Code change snippets
★ ★ ★ ★ ★ ★ ★

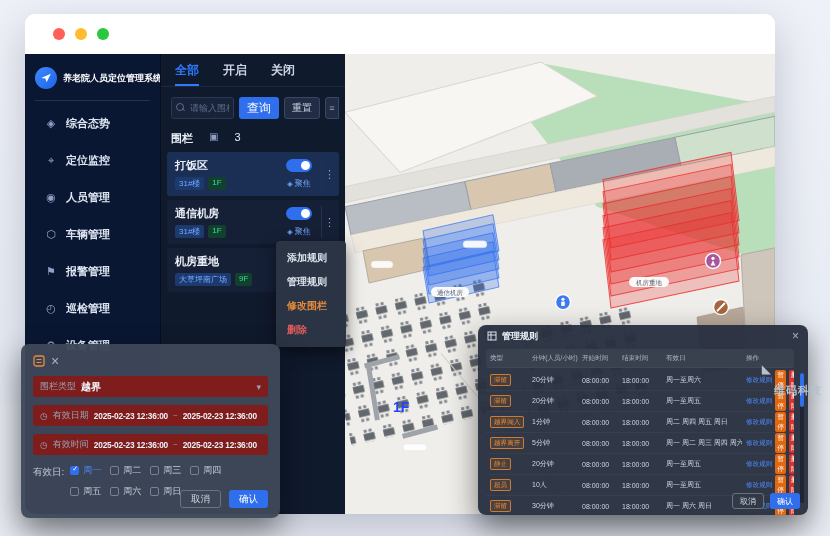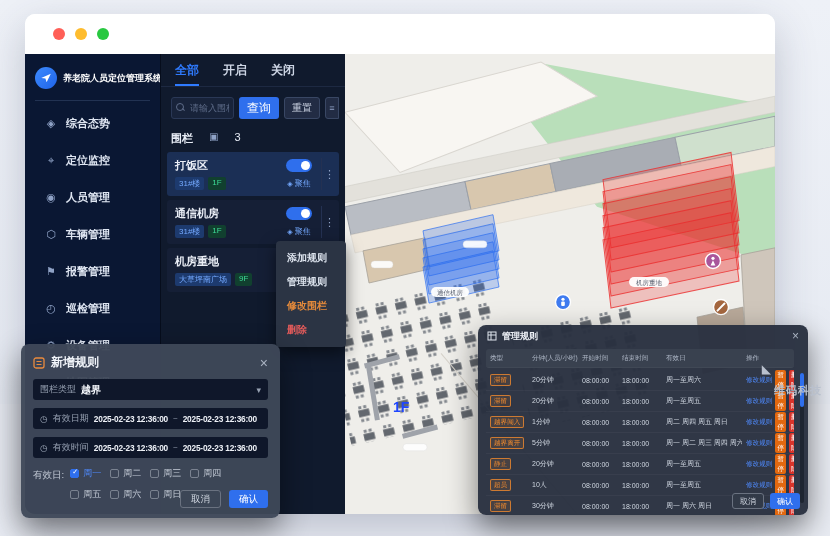--- a/index.html
+++ b/index.html
@@ -407,7 +407,6 @@
         <rect x="1" y="1" width="10" height="10" rx="2" fill="none" stroke="#e98a3e" stroke-width="1.3"></rect>
         <path d="M3.5 4.5 h5 M3.5 7.5 h5" stroke="#e98a3e" stroke-width="1.2"></path>
       </svg>
-      <span class="ma-title">新增规则</span>
       <span class="ma-close">×</span>
     </div>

★ ★ ★ ★ ★ ★ ★

◆ **What this task involves**: Find the lines above that contain "class" and report their number, without comment.

◆ **Written answer**: 2